Feeling confident about your New Year’s resolutions? Or are you living in fear that you’ll slip up like last year? While it’s easy to think of ways to improve yourself, following through is a whole other story. I recently stumbled across this cool infographic from Happify, which explains the science behind what it really takes to achieve our goals.
Here’s what I found interesting: The Top Five Resolutions are 1) Lose weight, 2) Get organized, 3) Spend less, save more, 4) Enjoy life to the fullest, and 5) Stay healthy and fit. I wasn’t surprised that the top New Year’s resolution is to lose weight, with 51% of Americans reporting a desire to lose weight. What is surprising is that only 26% of us are doing something about it. How can this be?
Without a plan, a resolution is more of a dream than a goal. Check out these ideas for making resolutions stick:
1. Plan to succeed. According to Happify, we tend to focus more on the goal than the process. If your goal is to lose weight, it’s not enough to picture yourself bikini (or Speedo) ready. A little research and prep goes a long way. Cognitive behavioral expert and author Dr. Judith Beck suggests you find three diets that you like before starting the first. Map out a meal plan for the week, keeping in mind the real life interruptions like a birthday party or business lunch. Clean out your kitchen, so that there isn’t any junk food around to derail you.
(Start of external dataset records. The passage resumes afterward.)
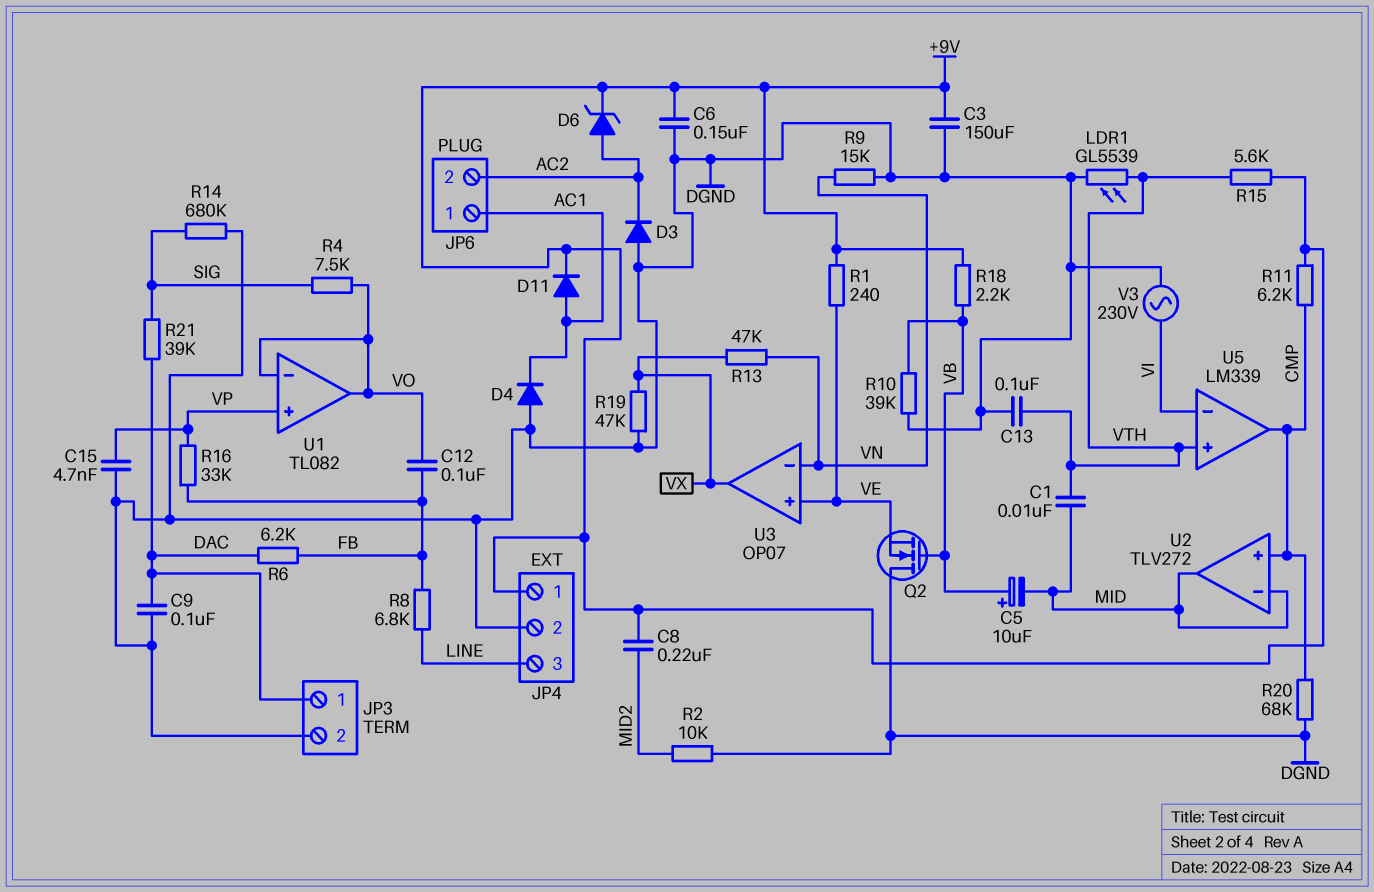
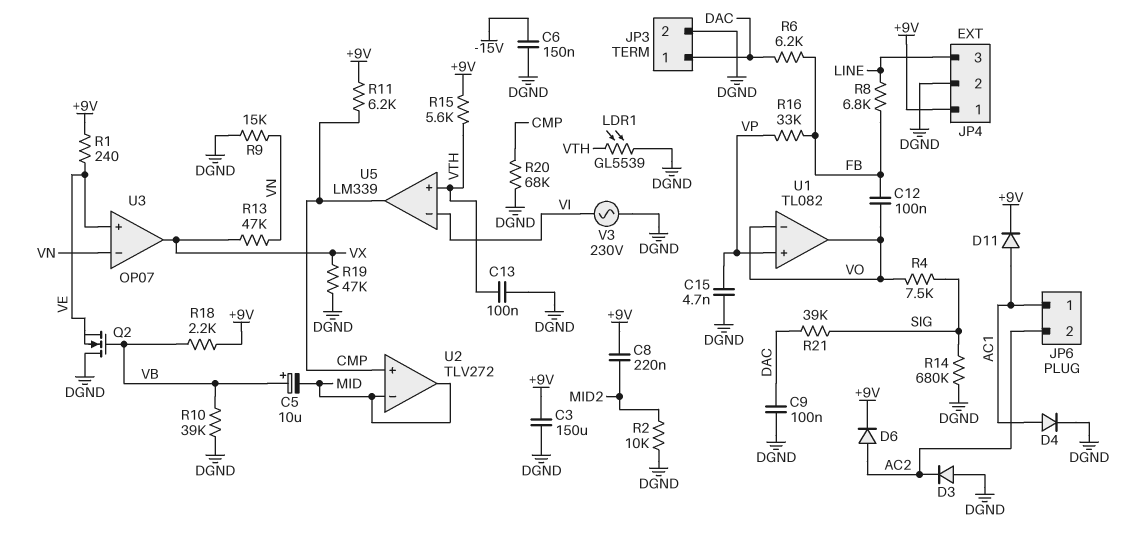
C1: 10nF (MID, VTH) -> none
C6: 150nF (+9V, DGND) -> 150nF (-15V, DGND)
D4: diode (A DGND, K AC1) -> diode (A AC1, K DGND)
D6: zener (A AC2, K +9V) -> diode (A AC2, K +9V)

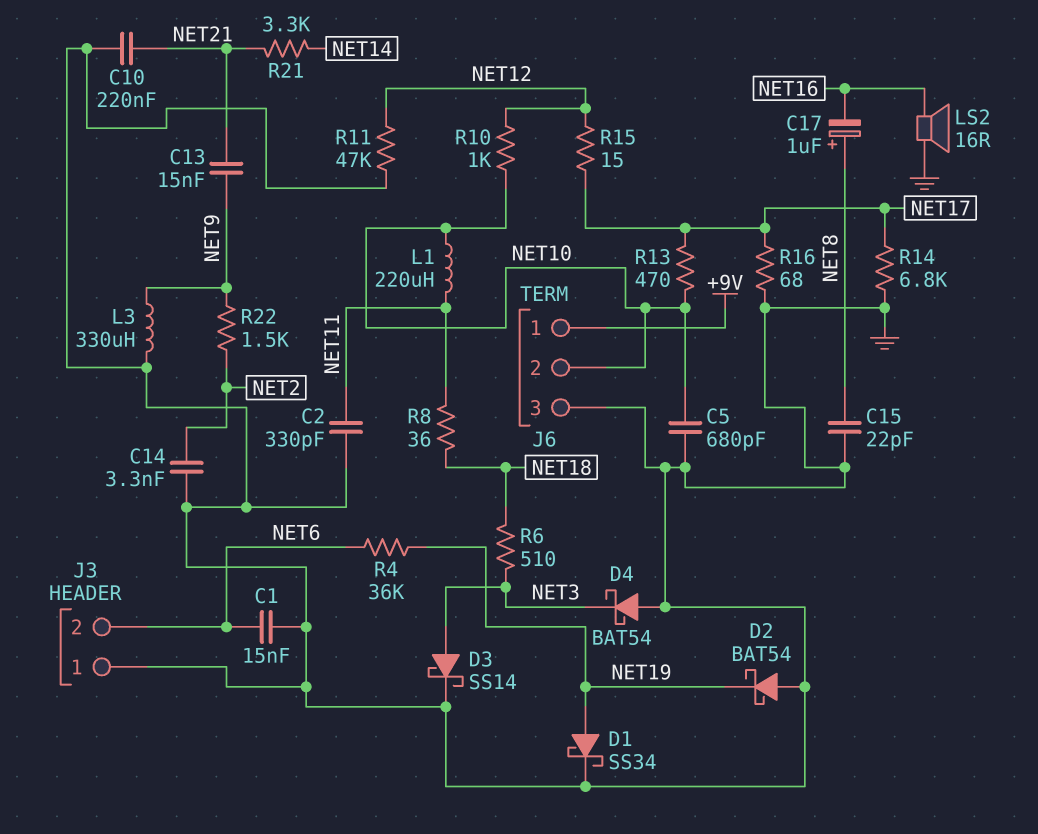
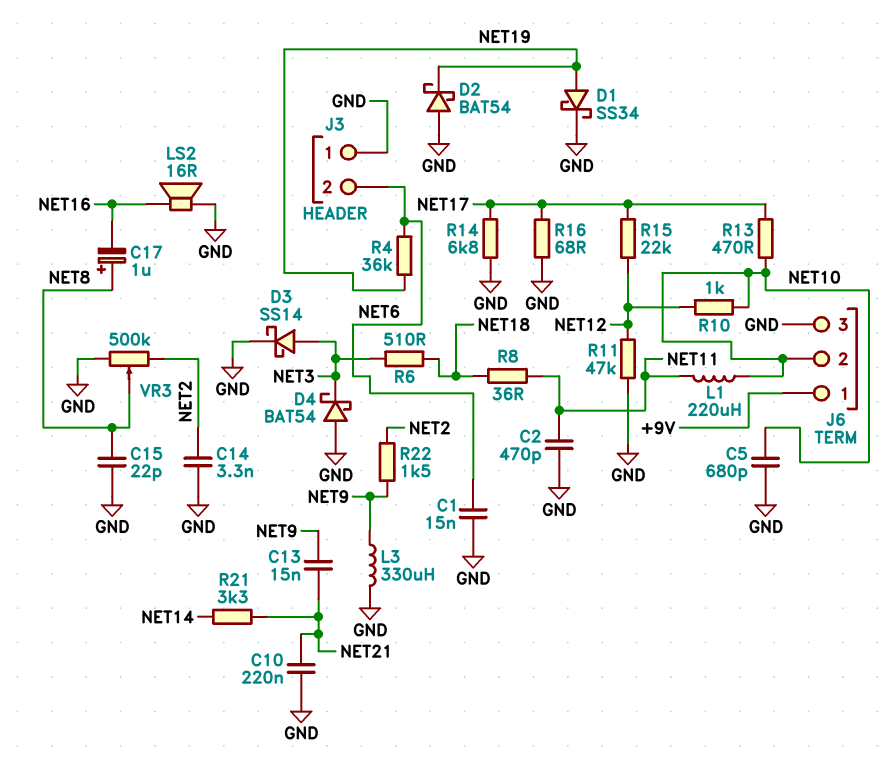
C2: 330pF (GND, NET11) -> 470pF (GND, NET11)
R15: 15 (NET12, NET17) -> 22k (NET12, NET17)
VR3: none -> 500k (GND, NET2, wiper NET8)

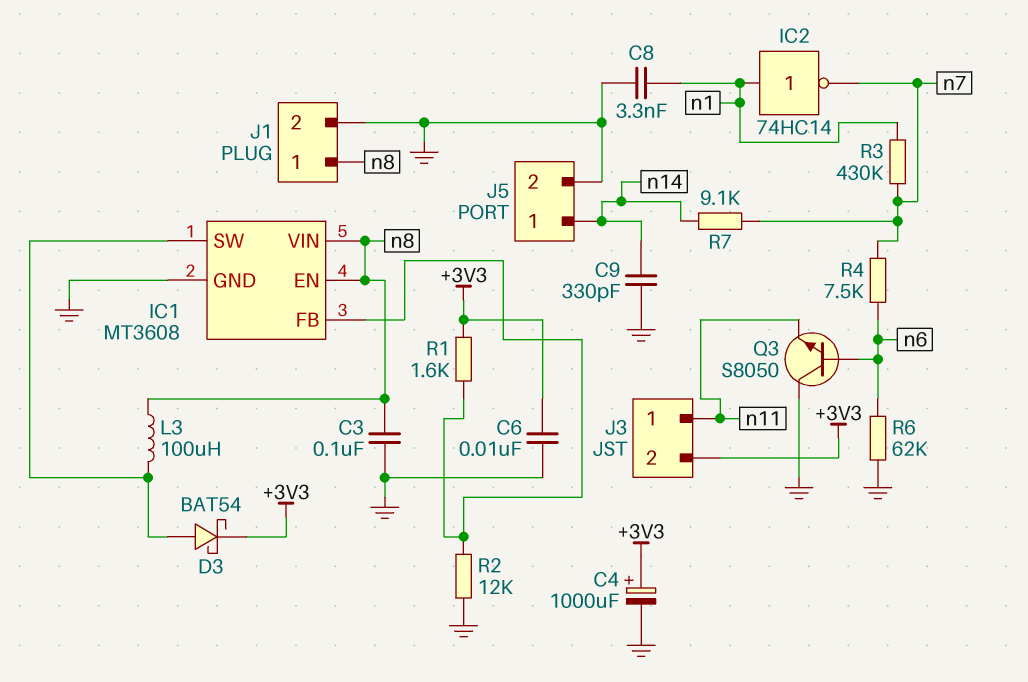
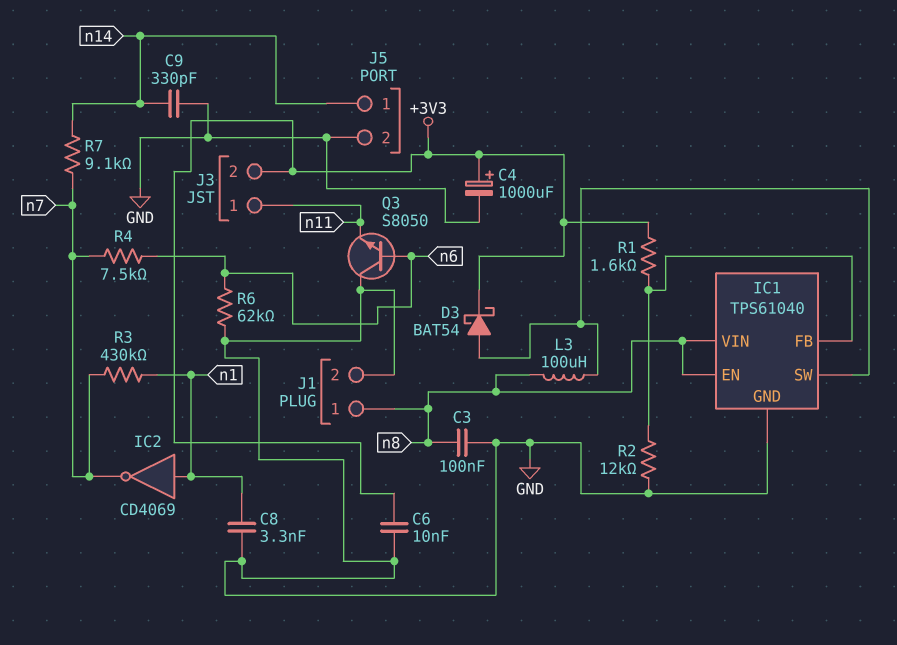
IC1: MT3608 -> TPS61040
IC2: NOT 74HC14 (in n1, out n7) -> NOT CD4069 (in n1, out n7)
Eat on your most beautiful plates to elevate the experience of eating healthfully.
2. Choose the right goal. If your resolution is to get fit, don’t expect to run a 5K next weekend. Smaller, measurable goals will ultimately get you ready for that 5k. Time-specific goals are also helpful. Instead of promising yourself you’ll go to gym more often, plan the days and times you’ll exercise. A deadline or commitment can help motivate you. Choose things you love to do. If you despise lifting weights, but love yoga, find a yoga practice that will sculpt and tone your body.
3. Marshal your inner strength. Our society’s drive for immediate gratification is one of the reasons we find habits hard to break. Adjust your expectations! It can take 15 to 254 days to form a new habit. Your brain is like a muscle, and it needs to be trained like one. Positive reinforcement helps. If your goal is to build up your finances, every time you pass on a purchase write the item and its price on a list you keep with you and review it often. Instead of an impulse buy, imagine opening your credit card bill at the end of the month and seeing a figure you like.
4. Seek social support. Making connections is part of the magic of life. Science shows the more connections we have, the happier and healthier we tend to be. Only 6% of couples engaged in the same workout programs quit. So find a group of like-minded individuals whose company you can enjoy as you start new hobbies. Have a friend keep you company and offer moral support while you tackle the clutter in your office. But watch those naysayers. Often times the people closest to us don’t want us to change. Being prepared for negativity can help cushion the blow of a hurtful comment.
5. Rewire your outlook on resolutions. Studies show that we tend to exaggerate the effort it takes to attain a goal. Don’t make it into something that’s harder than it really is. When all else fails, borrow Nike’s infamous slogan and “Just Do It.” Nothing changes if nothing changes.
Are you keeping up with your resolutions? What are your goals, and do you have any suggestions for staying on track? Let me know. I’d love to hear from you.